Segundo o ente estatal, o TJRN teria deixado de se pronunciar a respeito do artigo 5º, da Constituição Federal (Princípio da isonomia) e artigo 393, parágrafo único, do Código Civil (caso fortuito e força maior como excludentes da responsabilidade civil), requerendo, assim, a complementação do julgado, para fins de prequestionamento.

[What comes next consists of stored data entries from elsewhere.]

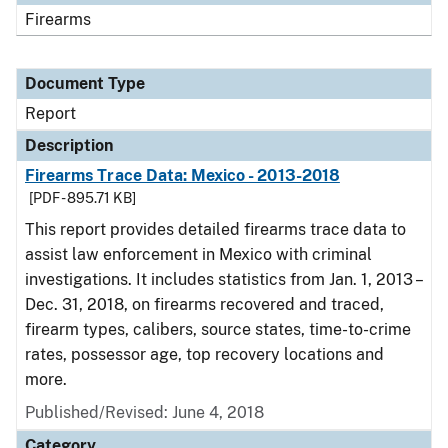
Firearms
Document Type
Report
Description
Firearms Trace Data: Mexico - 2013-2018
[PDF - 895.71 KB]
This report provides detailed firearms trace data to
assist law enforcement in Mexico with criminal
investigations. It includes statistics from Jan. 1, 2013 –
Dec. 31, 2018, on firearms recovered and traced,
firearm types, calibers, source states, time-to-crime
rates, possessor age, top recovery locations and
more.
Published/Revised: June 4, 2018
Category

Contudo, para a relatoria, sob voto do desembargador Vivaldo Pinheiro, há precedentes jurisprudenciais da Corte de Justiça estadual, que gera a necessidade de ser determinado, às autoridades, a aplicação da correção monetária sobre os valores remuneratórios pagos aos servidores substituídos após o último dia do mês, nos termos do artigo 28, da Constituição Estadual.

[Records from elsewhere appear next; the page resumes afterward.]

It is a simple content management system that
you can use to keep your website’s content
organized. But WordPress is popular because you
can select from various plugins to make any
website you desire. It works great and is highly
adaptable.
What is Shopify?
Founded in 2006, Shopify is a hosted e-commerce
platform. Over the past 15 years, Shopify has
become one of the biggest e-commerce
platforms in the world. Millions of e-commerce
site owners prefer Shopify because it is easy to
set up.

Segundo a decisão, a constitucionalidade da medida é reconhecida pelo Supremo Tribunal Federal (STF), na ADI 144, com a prevalência do princípio da dignidade da pessoa humana, em detrimento do alegado déficit financeiro e orçamentário. O julgamento ainda ressaltou que o pleito do sindicato representa verbas de natureza alimentar.

“Como se observa, os embargos não merecem acolhida. Isto porque, conforme entendimento do Superior Tribunal de Justiça (STJ), ainda que manejados com a finalidade de prequestionamento, os Embargos de Declaração demandam a ocorrência de algum dos vícios constantes do artigo 1.022 do Código de Processo Civil (CPC)”, destacou o desembargador, ao enfatizar que, na situação em análise, não houve omissão alguma a ser suprida, uma vez que a controvérsia foi enfrentada com a devida fundamentação e em perfeita consonância com a jurisprudência pertinente, nos limites necessários exigidos pelo feito.